>> BEGIN PASSAGE TO READ
Happy Herbivore Blog

10 Warming Soups

Posted by: Lindsay S. Nixon |

Category: Holiday

Inspirational Interview: Beth

Posted by: Lindsay S. Nixon |

Category: Herbies

The Inspirational Interviews series is back this week with a sassy business woman who (get ready for it!) used happy herbivore recipes to meet her health, weight and fitness goals!

Six weeks ago Beth emailed me saying she wanted to lose a little bit of weight and she was only going to eat recipes from happyherbivore.com to do it!

I was so flattered and honored I didn't know what to say other than "hey! if it works, you, like, need to let me interview you!"

HH: So Beth, what spawned this idea of yours--to lose weight with happy herbivore recipes?

Beth: I reached a point where I physically was not matching how I felt mentally or spiritually. I found myself eating the same boring things or skipping meals entirely because I had lost interest in food as fuel, and nutrition as a vehicle for feeling optimally.

HH: Before your... happy herbivore diet (shall we say) what was your diet like?
>> END PASSAGE TO READ
>> BEGIN RECORDED INFORMATION
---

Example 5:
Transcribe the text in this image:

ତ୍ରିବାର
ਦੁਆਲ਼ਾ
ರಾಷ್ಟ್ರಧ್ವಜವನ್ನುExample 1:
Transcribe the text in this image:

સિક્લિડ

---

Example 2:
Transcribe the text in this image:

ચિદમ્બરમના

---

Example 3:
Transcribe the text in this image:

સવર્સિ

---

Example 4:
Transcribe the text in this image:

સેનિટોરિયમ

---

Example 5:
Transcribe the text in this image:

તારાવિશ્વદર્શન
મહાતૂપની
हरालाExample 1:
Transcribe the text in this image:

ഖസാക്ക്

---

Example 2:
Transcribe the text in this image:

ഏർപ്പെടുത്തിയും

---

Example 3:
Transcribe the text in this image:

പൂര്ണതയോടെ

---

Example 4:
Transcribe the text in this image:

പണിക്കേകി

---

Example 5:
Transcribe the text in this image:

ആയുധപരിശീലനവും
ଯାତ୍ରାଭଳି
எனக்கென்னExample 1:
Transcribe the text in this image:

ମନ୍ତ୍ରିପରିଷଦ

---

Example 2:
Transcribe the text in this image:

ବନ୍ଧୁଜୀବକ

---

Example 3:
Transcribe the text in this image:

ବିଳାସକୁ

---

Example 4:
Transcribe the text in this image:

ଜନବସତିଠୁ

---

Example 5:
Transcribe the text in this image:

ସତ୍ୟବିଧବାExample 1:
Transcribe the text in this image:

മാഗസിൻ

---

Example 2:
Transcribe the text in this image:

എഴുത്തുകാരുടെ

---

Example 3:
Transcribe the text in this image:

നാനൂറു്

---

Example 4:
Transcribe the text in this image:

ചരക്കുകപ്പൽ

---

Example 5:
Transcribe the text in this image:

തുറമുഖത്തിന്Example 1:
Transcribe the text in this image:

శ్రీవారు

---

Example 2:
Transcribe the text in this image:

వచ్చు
>> END RECORDED INFORMATION
>> BEGIN RECORDED INFORMATION
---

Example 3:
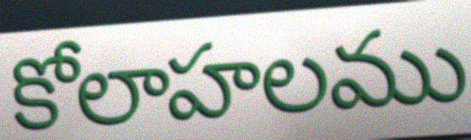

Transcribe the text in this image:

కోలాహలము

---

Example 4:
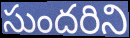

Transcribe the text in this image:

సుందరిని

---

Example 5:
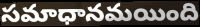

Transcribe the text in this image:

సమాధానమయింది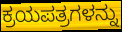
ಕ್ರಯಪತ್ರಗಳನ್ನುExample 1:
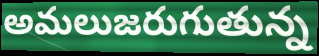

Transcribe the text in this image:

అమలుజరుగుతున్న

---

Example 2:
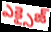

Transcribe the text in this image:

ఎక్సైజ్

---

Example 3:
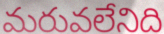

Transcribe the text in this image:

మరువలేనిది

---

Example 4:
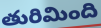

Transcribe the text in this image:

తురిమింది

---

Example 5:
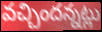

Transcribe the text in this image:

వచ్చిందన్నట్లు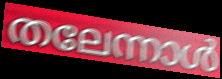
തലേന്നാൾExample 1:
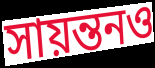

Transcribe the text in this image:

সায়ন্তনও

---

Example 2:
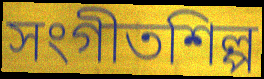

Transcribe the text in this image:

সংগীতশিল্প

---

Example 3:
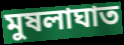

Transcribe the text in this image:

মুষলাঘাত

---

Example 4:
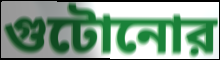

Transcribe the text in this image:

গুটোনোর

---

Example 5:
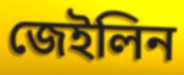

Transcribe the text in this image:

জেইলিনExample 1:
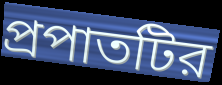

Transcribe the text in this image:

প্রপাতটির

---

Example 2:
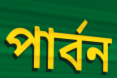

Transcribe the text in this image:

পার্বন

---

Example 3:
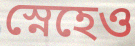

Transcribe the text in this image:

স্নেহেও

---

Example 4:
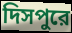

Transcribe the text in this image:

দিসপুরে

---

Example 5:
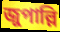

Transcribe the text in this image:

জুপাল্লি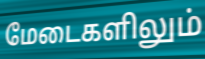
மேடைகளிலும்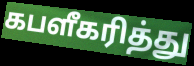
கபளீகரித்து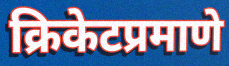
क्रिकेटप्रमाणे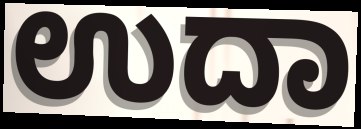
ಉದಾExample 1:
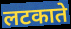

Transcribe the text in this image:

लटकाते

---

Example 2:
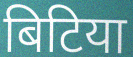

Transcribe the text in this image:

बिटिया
>> END RECORDED INFORMATION
>> BEGIN RECORDED INFORMATION
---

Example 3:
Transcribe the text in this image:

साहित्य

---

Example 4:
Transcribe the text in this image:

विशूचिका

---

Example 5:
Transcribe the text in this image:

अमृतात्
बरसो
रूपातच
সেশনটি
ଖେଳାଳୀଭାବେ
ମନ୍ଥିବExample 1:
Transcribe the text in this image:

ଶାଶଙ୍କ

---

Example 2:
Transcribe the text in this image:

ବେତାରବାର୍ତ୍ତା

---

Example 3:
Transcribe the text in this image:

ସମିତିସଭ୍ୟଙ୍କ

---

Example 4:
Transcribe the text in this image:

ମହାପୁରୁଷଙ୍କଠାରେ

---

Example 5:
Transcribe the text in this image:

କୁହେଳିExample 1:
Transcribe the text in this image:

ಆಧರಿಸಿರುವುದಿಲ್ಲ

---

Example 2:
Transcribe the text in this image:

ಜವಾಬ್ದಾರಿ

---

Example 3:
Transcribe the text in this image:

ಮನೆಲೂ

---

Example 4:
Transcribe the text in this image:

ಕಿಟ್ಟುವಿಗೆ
>> END RECORDED INFORMATION
**WRITTEN REQUEST 1:**
Transcribe the part of the interview with Beth starting at "I was so flattered" and ending at "your diet like?".
**WRITTEN REQUEST 2:**
Answer these questions using the interview with Beth:
(a) How many weeks before the interview did Beth email to say she wanted to lose weight?
(b) Recipes from which website did Beth say she would eat exclusively?
(c) What two eating habits did Beth say she had fallen into?

**EXERCISE RESULT 1:**
I was so flattered and honored I didn't know what to say other than "hey! if it works, you, like, need to let me interview you!"

HH: So Beth, what spawned this idea of yours--to lose weight with happy herbivore recipes?

Beth: I reached a point where I physically was not matching how I felt mentally or spiritually. I found myself eating the same boring things or skipping meals entirely because I had lost interest in food as fuel, and nutrition as a vehicle for feeling optimally.

HH: Before your... happy herbivore diet (shall we say) what was your diet like?

**EXERCISE RESULT 2:**
(a) Six weeks.
(b) happyherbivore.com.
(c) Eating the same boring things and skipping meals entirely.